Этот интересный вопрос имеет прямое отношение к характеру поэта, а значит — к его позиции. Поэтому я процитирую не критиков, которые в 40-е годы объясняли автору стихов о солдате идейные ошибки, а мемуариста, который записал слова самого поэта:
— Редакторы — литературные и музыкальные — не имели оснований обвинить меня в чем-либо. Но они были убежденны и тщились убедить других, что Победа исключает трагические песни, будто война не принесла народу ужасного горя. Это был какой-то психоз, наваждение. Неплохие люди, и, может быть, самомалейшая часть их — карьеристы и трусы, державшиеся за свои должности и кресла, а вот, не сговариваясь, шарахнулись от песни[17]. Был один, прослушал, заплакал, вытер слезы и сказал: «Мы не можем»… «Чего не можем?» Я думал, он не может не плакать, а оказывается, пропустить песню на радио не может. Вот чертовщина!..
Конечно, маститый автор мог бы, что называется, «пойти выше», добиться, чтобы песня зазвучала… Но он не стал мелочиться:
— Я решил что время для этой песни придет. Как-то недостойно устраивать шум и крик возле своего сочинения[18].
Исаковский ведет себя достойно: не шумит. Молча ждет, когда придет время. И насчет Сталина — не шумит: не кается в «культе личности». Но как честный член партии по решению этой самой партии убирает имя вождя из своих стихов. Получается вполне правдоподобно: «С нами все Москва обсудит, обо всем расспросит нас. Как бы в шутку не забудет и про орден в самый раз. Дескать, верно, — орден кстати: заслужили — вам носить. Только вдруг на всех не хватит?! — надо б Шверника спросить!» (Насчет Шверника я объяснил выше).
Доживи Исаковский до 80-х — заставили бы и Ленина вымарывать?
Не дожил. Не пришлось убирать. Даже попрощаться смог: «Мы всюду с ним, но горько мне до боли, что сам Ильич не может знать о том».
И с землей попрощался, дыханием которой жил: «Хожу, как в годы ранние, — хожу, брожу, смотрю. Но только «до свидания» уже не говорю».

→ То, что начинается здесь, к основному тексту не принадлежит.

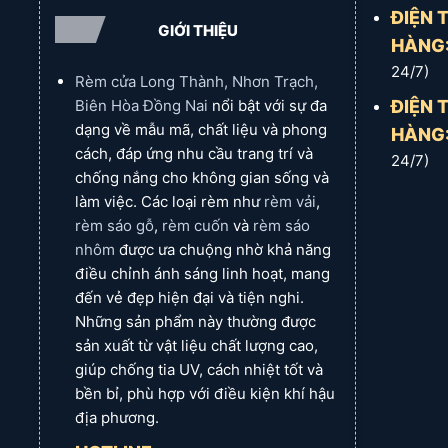
ĐIỆN 
GIỚI THIỆU
HÀNG
Đặc điểm:
Linh hoạt, nhẹ nhàng, dễ dàng đi lại qu
24/7)
Rèm cửa Long Thành, Nhơn Trạch,
Phù hợp với:
Các khu vực có lưu lượng người qua
ĐIỆN 
Biên Hòa Đồng Nai
nổi bật với sự đa
dạng về mẫu mã, chất liệu và phong
Rèm PVC trung bình (khoảng 2.0mm - 3.0mm):
HÀNG
cách, đáp ứng nhu cầu trang trí và
24/7)
chống nắng cho không gian sống và
Đặc điểm:
Độ bền cao hơn, khả năng ngăn nhiệt 
làm việc. Các loại rèm như
rèm vải
,
Phù hợp với:
Cửa ra vào kho lạnh nhỏ, ngăn khu v
rèm sáo gỗ
,
rèm cuốn
và
rèm sáo
nhôm
được ưa chuộng nhờ khả năng
Rèm PVC dày (khoảng 3.0mm - 5.0mm trở lên):
điều chỉnh ánh sáng linh hoạt, mang
đến vẻ đẹp hiện đại và tiện nghi.
Đặc điểm:
Rất bền, chịu lực tốt, khả năng cách n
Những sản phẩm này thường được
sản xuất từ vật liệu chất lượng cao,
Phù hợp với:
Cửa kho lạnh lớn, khu vực sản xuất
giúp chống tia UV, cách nhiệt tốt và
bền bỉ, phù hợp với điều kiện khí hậu
địa phương.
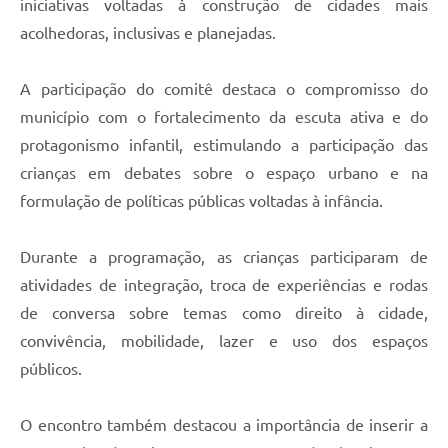
iniciativas voltadas à construção de cidades mais
acolhedoras, inclusivas e planejadas.
A participação do comitê destaca o compromisso do
município com o fortalecimento da escuta ativa e do
protagonismo infantil, estimulando a participação das
crianças em debates sobre o espaço urbano e na
formulação de políticas públicas voltadas à infância.
Durante a programação, as crianças participaram de
atividades de integração, troca de experiências e rodas
de conversa sobre temas como direito à cidade,
convivência, mobilidade, lazer e uso dos espaços
públicos.
O encontro também destacou a importância de inserir a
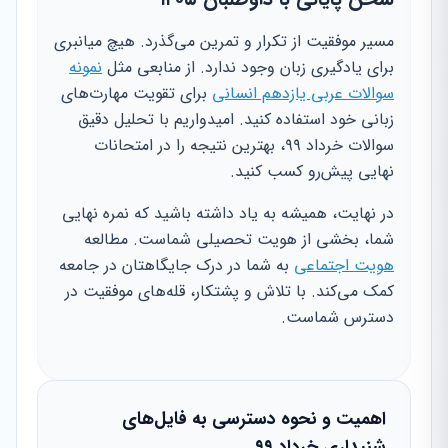
مسیر موفقیت از تکرار و تمرین می‌گذرد. هیچ میانبری
برای یادگیری زبان وجود ندارد. از منابعی مثل
نمونه
سوالات عربی یازدهم انسانی
برای تقویت مهارت‌های
زبانی خود استفاده کنید. امیدواریم با تحلیل دقیق
سوالات خرداد ۹۹، بهترین نتیجه را در امتحانات
نهایی پیش‌رو کسب کنید.
در نهایت، همیشه به یاد داشته باشید که نمره نهایی
شما، بخشی از هویت تحصیلی شماست. مطالعه
هویت اجتماعی
به شما در درک جایگاهتان در جامعه
کمک می‌کند. با تلاش و پشتکار، قله‌های موفقیت در
دسترس شماست.
اهمیت و نحوه دسترسی به فایل‌های
شنیداری خرداد ۹۹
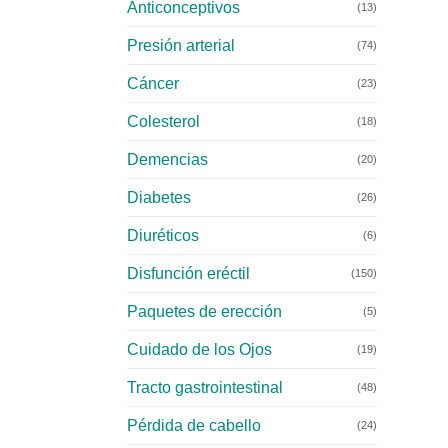
Anticonceptivos
(13)
Presión arterial
(74)
Cáncer
(23)
Colesterol
(18)
Demencias
(20)
Diabetes
(26)
Diuréticos
(6)
Disfunción eréctil
(150)
Paquetes de erección
(5)
Cuidado de los Ojos
(19)
Tracto gastrointestinal
(48)
Pérdida de cabello
(24)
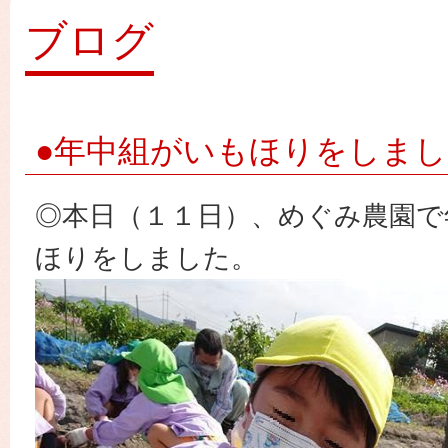
園
ブログ
●年中組がいもほりをしま
◎本日（１１日）、めぐみ農園で
ほりをしました。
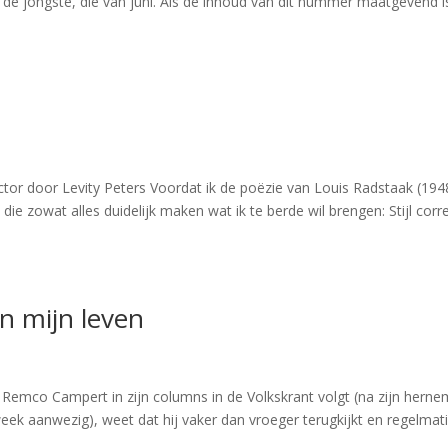
– de jongste, die van juni. Als de inhoud van dit nummer maatgevend i
tor door Levity Peters Voordat ik de poëzie van Louis Radstaak (194
die zowat alles duidelijk maken wat ik te berde wil brengen: Stijl corr
n mijn leven
Remco Campert in zijn columns in de Volkskrant volgt (na zijn herne
eek aanwezig), weet dat hij vaker dan vroeger terugkijkt en regelmat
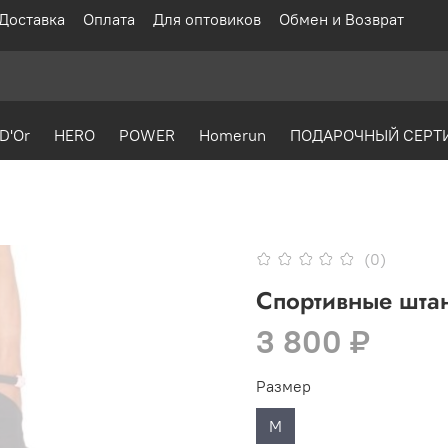
Доставка
Оплата
Для оптовиков
Обмен и Возврат
D'Or
HERO
POWER
Homerun
ПОДАРОЧНЫЙ СЕРТ
(0)
Спортивные шта
3 800 ₽
Размер
M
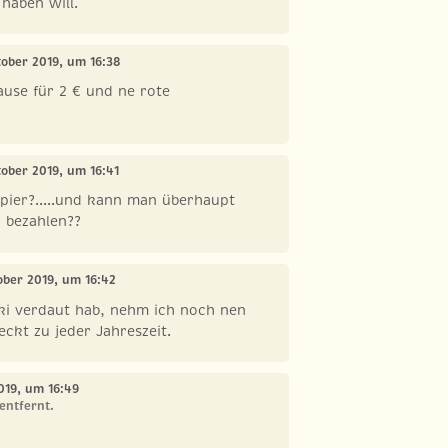
 haben will.
tober 2019, um 16:38
ause für 2 € und ne rote
tober 2019, um 16:41
papier?.....und kann man überhaupt
 bezahlen??
tober 2019, um 16:42
ki verdaut hab, nehm ich noch nen
ckt zu jeder Jahreszeit.
2019, um 16:49
entfernt.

И с людьми попрощался, когда к 70-летию устроили ему в Концертном зале имени Чайковского грандиозный юбилей. Еще и пошутил: не в восемьдесят же лет еще один юбилей устраивать…
Умирая (в больнице, уже почти не видя строк) пошутил в последний раз:
И все же, все ж мне очень бы хотелось
Увидеть мир в грядущем бытии.
Я б сделал все, что нынче не успелось,
И думы б все додумал я свои.
И сверх того — пускай совсем не первым! —
На Марсе и, конечно, на Луне
Я побывать хотел бы. И, наверно,
Прогулку эту разрешили б мне.
Может, к деревьям, трактору, радио и динамо прибавил бы космос.
Судьба не разрешила.
АННА БАРКОВА:«КРОВАВЫЕ ЗВЕЗДЫ НА СМИРИВШИХСЯ БАШНЯХ»
Ее имя, сверкнувшее на небосклоне молодой советской поэзии, потом выжженное оттуда каленым железом и лишь после ее смерти возвращенное в литературу, собственно, имя сразу связалось с Ахматовой, и это понятно уже хотя бы потому, что эта Анна оказалась воспринята именно как антипод той Анны. Но фамилия! Не дьявольская ли шутка — получить фамилию знаменитого охальника ХVIII века, автора и героя чуть не всех скабрезностей русской лирики, не имея с ним ничего общего!